On the flip side, so does creating all this important stuff and then sticking it in a folder you never open.
I use Notion. I’m a newbie, but I’ve used Notion enough to love with the way it organizes. You may want something different. Some good solutions to consider are:
- Notion — ideal for full tagging and databases
- Airtable — similar, with more visual options
- Google Sheets — lighter and more spreadsheet-y, but still works well
- Obsidian or Evernote — use tags and backlinks to orient yourself
- Plain Docs + Folders — one doc per sample + a summary table
Ultimately, the key isn’t the tool.
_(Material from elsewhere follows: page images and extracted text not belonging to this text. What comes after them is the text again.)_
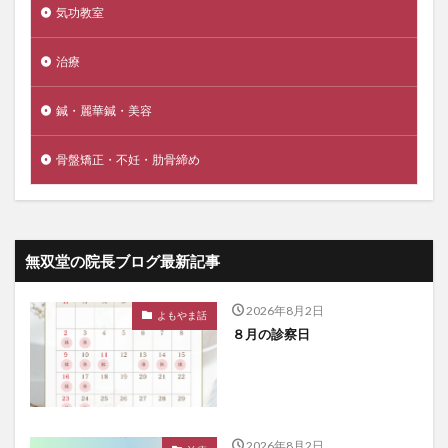
気功教室
治療
鍼・麗華鍼・美容
骨盤矯正・不妊・肋骨締め
無双堂の院長ブログ最新記事
2026年8月2日
よもやま話
８月の診察日
2026年8月2日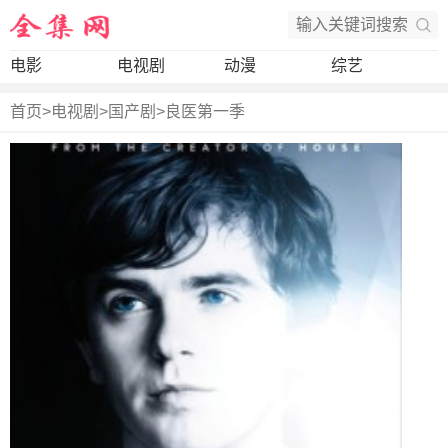
电影
电视剧
动漫
综艺
首页
>
电视剧
>
国产剧
>
良医第一季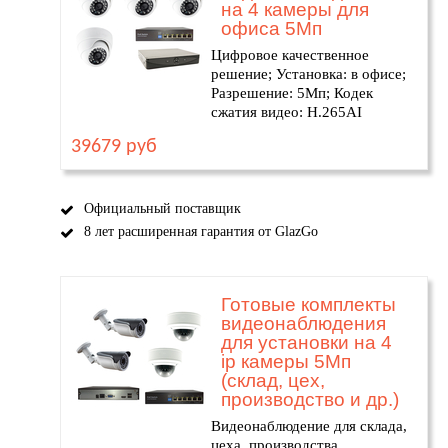
на 4 камеры для
офиса 5Мп
Цифровое качественное
решение; Установка: в офисе;
Разрешение: 5Мп; Кодек
сжатия видео: H.265AI
39679 руб
Официальный поставщик
8 лет расширенная гарантия от GlazGo
Готовые комплекты
видеонаблюдения
для установки на 4
ip камеры 5Мп
(склад, цех,
производство и др.)
Видеонаблюдение для склада,
цеха, производства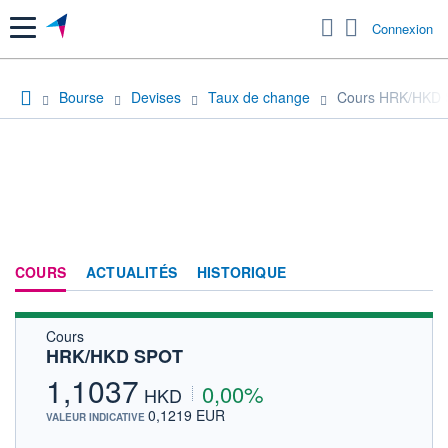
Menu
Connexion
Bourse
Devises
Taux de change
Cours HRK/HKD
COURS
ACTUALITÉS
HISTORIQUE
Cours
HRK/HKD SPOT
1,1037
0,00%
HKD
0,1219 EUR
VALEUR INDICATIVE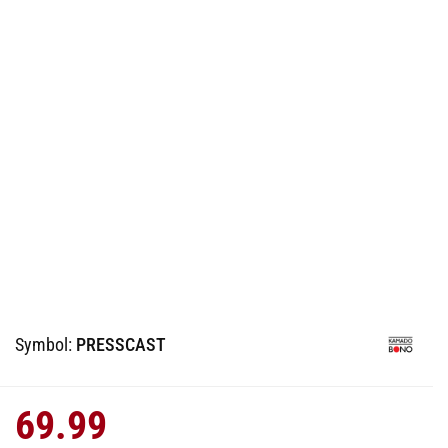
Symbol:
PRESSCAST
69.99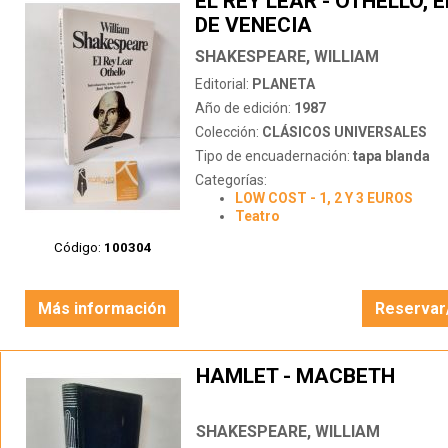
EL REY LEAR - OTHELLO, 
DE VENECIA
SHAKESPEARE, WILLIAM
Editorial:
PLANETA
Año de edición:
1987
Colección:
CLÁSICOS UNIVERSALES
Tipo de encuadernación:
tapa blanda
Categorías:
LOW COST - 1, 2 Y 3 EUROS
Teatro
Código:
100304
Más información
Reservar
HAMLET - MACBETH
SHAKESPEARE, WILLIAM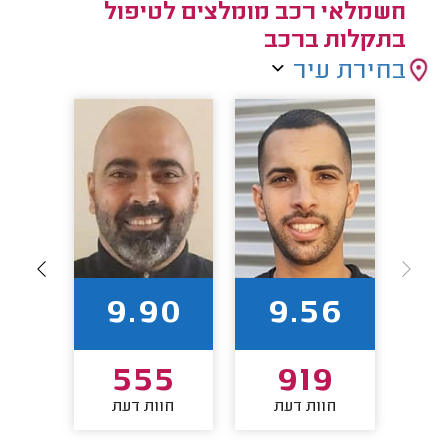
חשמלאי רכב מומלצים לטיפול
בתקלות ברכב
בחירת עיר
9
9.90
9.56
0
555
919
חוות דעת
חוות דעת
חו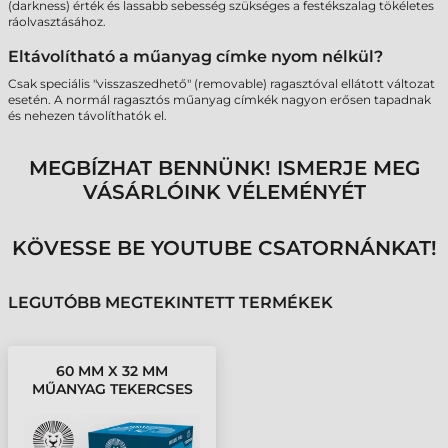
(darkness) érték és lassabb sebesség szükséges a festékszalag tökéletes
ráolvasztásához.
Eltávolítható a műanyag címke nyom nélkül?
Csak speciális "visszaszedhető" (removable) ragasztóval ellátott változat
esetén. A normál ragasztós műanyag címkék nagyon erősen tapadnak
és nehezen távolíthatók el.
MEGBÍZHAT BENNÜNK! ISMERJE MEG
VÁSÁRLÓINK VÉLEMÉNYÉT
KÖVESSE BE YOUTUBE CSATORNÁNKAT!
LEGUTÓBB MEGTEKINTETT TERMÉKEK
60 MM X 32 MM
MŰANYAG TEKERCSES
ETIKETT CÍMKE SZÍNES (
3400 CÍMKE/TEKERCS )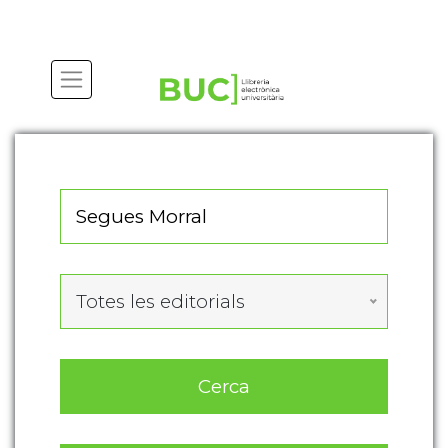
Actualitza les preferències de les cookies
Totes les editorials
Cerca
It’s the consistency. What you’re building is a corpus and a compass: your raw material (samples) plus the rules (profile + guide). It’ll keep evolving as you write, because your voice and tone may evolve too.
So: How’s It Working Out?
So far, the system has been good. Better than expected. It’s not like a ghost writer, but it can save time when I’m drafting.
For example: this Substack post. ChatGPT generated the first draft in my voice, and I left a lot as-is.
But it wasn’t perfect.
ChatGPT’s introduction was all wrong. It was the kind of confident, “I’m-an-expert" generic mush you’d expect at the top of a how-to article.
That’s not my style. I like to lead with something personal, like an anecdote or a challenge. AI can't deliver those. Just because it understands my style doesn’t mean it’s privy to my substance.
I had it open the draft in a Canvas, and I gave line-by-line feedback. Canvas is great – it's a live space for writing collaboration, and we got the draft much closer. At a certain late stage, I had to move the draft to a Word doc and bring it home myself.
But the head start made a difference. Before, a post like this would have taken me a few days. This cut the time in half.
Importantly, the syetem makes AI a much more effective editor, because it understands my writing DNA: my signature rhetorical “moves,” my cadence, my tone. When I had it look at another post in my queue, it was quick to tell me “the middle is solid, but the opening and closing are bland and don’t sound like your best stuff; here’s what I recommend.” That advice was spot-on.
Give the system a try. I’d love to hear how it works for you.